Изменить стиль страницы

Теперь он долго и пристально смотрел на меня. Потупился и как бы подвел черту:

— Ну ладно. Все ясно. И об этом больше речи быть не может… — Он глянул на часы, будто торопясь куда, но что-то его удерживало: может, он ждал, что я сам предложу ему посидеть еще.

А на меня нашла эта идиотская бычливость.

— Ну, ладно, — вконец растерялся он. — Пойду, пора уж.
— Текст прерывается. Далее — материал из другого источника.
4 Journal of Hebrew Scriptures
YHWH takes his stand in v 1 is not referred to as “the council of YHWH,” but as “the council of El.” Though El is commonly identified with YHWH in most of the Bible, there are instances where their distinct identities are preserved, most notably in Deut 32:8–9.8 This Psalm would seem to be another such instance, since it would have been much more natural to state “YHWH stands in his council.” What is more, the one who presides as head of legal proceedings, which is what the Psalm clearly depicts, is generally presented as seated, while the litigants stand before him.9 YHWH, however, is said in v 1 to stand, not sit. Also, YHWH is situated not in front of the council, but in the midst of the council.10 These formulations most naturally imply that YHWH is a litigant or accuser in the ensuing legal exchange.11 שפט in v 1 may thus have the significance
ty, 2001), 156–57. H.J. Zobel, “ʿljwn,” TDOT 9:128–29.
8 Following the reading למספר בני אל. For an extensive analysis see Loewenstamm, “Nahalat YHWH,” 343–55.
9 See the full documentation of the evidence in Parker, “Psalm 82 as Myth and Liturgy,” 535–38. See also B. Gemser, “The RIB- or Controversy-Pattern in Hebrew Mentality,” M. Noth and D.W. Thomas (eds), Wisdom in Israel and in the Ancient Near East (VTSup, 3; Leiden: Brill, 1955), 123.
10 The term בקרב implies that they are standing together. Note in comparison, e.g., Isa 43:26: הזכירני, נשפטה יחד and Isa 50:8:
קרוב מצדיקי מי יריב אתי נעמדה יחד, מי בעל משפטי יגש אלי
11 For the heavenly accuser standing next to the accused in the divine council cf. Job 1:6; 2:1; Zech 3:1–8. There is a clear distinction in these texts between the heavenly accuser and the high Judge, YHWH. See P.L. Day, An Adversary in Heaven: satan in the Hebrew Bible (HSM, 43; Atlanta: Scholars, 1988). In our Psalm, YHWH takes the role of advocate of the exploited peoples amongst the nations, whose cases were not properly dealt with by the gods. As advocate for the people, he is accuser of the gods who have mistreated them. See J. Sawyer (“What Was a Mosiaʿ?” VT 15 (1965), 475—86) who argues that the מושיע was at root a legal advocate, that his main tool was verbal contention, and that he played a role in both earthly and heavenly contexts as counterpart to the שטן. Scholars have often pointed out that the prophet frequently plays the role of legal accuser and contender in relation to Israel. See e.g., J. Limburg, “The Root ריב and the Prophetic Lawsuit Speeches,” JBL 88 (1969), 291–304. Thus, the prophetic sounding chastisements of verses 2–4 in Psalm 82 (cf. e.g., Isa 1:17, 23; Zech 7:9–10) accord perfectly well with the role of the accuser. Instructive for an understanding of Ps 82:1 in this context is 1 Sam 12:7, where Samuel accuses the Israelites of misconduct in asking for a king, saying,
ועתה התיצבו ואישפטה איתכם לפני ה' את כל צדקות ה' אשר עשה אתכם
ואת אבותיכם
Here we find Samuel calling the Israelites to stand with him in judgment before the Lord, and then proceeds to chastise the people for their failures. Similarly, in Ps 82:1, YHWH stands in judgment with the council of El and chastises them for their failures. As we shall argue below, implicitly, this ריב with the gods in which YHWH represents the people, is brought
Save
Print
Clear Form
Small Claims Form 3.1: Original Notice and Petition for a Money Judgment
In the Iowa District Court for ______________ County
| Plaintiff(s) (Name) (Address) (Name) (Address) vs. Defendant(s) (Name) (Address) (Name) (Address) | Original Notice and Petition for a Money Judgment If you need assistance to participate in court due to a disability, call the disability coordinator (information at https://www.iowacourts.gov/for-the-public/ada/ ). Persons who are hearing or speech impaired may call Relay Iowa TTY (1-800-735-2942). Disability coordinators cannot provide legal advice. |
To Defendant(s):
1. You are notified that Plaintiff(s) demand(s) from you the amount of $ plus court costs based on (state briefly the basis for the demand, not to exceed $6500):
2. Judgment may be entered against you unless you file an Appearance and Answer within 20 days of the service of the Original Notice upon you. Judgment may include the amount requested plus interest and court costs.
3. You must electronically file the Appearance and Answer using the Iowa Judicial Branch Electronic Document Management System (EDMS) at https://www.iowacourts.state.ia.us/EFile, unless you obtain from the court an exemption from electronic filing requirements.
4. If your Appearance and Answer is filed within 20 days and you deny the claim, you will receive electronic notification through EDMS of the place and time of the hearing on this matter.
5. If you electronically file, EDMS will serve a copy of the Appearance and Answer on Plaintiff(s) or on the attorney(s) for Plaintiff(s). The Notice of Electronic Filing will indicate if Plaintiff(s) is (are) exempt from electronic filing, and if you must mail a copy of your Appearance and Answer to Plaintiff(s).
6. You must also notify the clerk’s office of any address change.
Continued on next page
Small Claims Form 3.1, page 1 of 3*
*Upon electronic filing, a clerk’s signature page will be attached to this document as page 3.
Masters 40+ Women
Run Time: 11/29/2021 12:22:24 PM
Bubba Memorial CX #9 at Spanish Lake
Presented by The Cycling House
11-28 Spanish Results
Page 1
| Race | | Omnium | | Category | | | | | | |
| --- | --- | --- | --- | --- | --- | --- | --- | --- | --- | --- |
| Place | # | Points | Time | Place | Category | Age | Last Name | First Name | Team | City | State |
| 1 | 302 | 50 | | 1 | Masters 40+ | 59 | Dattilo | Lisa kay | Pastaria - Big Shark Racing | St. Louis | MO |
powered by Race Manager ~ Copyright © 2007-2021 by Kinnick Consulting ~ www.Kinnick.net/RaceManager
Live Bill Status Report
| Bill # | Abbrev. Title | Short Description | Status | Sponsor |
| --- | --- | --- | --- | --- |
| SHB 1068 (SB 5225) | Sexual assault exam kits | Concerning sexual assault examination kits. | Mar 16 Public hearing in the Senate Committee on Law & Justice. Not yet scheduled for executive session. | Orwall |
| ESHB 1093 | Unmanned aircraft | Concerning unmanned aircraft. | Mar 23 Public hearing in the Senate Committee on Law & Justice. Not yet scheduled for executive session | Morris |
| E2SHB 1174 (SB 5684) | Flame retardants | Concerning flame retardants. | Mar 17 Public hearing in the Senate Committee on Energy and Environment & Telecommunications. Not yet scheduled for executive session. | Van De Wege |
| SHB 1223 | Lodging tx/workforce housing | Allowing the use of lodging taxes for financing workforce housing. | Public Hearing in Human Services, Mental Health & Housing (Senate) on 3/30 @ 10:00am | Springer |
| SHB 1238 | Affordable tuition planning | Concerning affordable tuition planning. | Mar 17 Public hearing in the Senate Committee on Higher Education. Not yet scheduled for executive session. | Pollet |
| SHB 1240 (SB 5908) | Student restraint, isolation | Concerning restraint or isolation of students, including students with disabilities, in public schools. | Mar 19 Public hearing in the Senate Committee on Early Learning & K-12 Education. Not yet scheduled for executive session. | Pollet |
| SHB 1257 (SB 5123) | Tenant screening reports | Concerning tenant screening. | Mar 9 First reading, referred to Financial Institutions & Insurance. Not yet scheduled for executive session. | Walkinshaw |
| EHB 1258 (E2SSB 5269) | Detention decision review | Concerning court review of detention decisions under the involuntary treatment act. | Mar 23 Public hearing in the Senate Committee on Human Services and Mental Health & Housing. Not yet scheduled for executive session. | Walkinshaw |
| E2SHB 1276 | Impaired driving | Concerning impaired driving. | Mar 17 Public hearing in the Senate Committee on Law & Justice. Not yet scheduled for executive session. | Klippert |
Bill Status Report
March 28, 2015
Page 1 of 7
Только посоветуй мне, сынок, бога ради, что нам со Славкой делать? Парень совсем от рук отбился. Школу дневную бросил, в вечернюю через раз ходит, на работу устроить — ума не приложу куда. Да ему ж еще и семнадцати полных нет.

Я удивился легкости, с какой отец сменил тему разговора.

— А чего он хочет сам-то, ты спрашивал когда-ни-будь? — вяло поинтересовался я, думая о другом.

— Чего он может хотеть… Заладил одно и то же: работать пойду! Ему, видишь ли, самостоятельности захотелось. В подъездах по вечерам с дружками покуривает, а как-то пришел домой пьяным. Тебе мать-то не рассказывала разве, нет?

— Да нет, не рассказывала. А почему ты думаешь, что Славке нельзя идти работать?

— Хо, работничек… Он думает, это так-то-просто — работать! Он же еще пацан совсем! Мать бы хоть пожалел. Ни стыда, ни совести… Мать же как убивается!

Я подумал о Толе. Ему и шестнадцати не было, когда он ушел из школы и устроился в парокотельню, учеником к кочегару дяде Боре Сахно, дружку отца. А там меньше ремеслу учили — больше за поллитровками посылали. Отсюда все и началось.

Я смотрел на отца и очень хотел понять: о ком же его забота? О матери или о ее любимце Славке, которого она баловала так, как нас с Толей — никто и никогда? Ах, если бы он жалел Славку!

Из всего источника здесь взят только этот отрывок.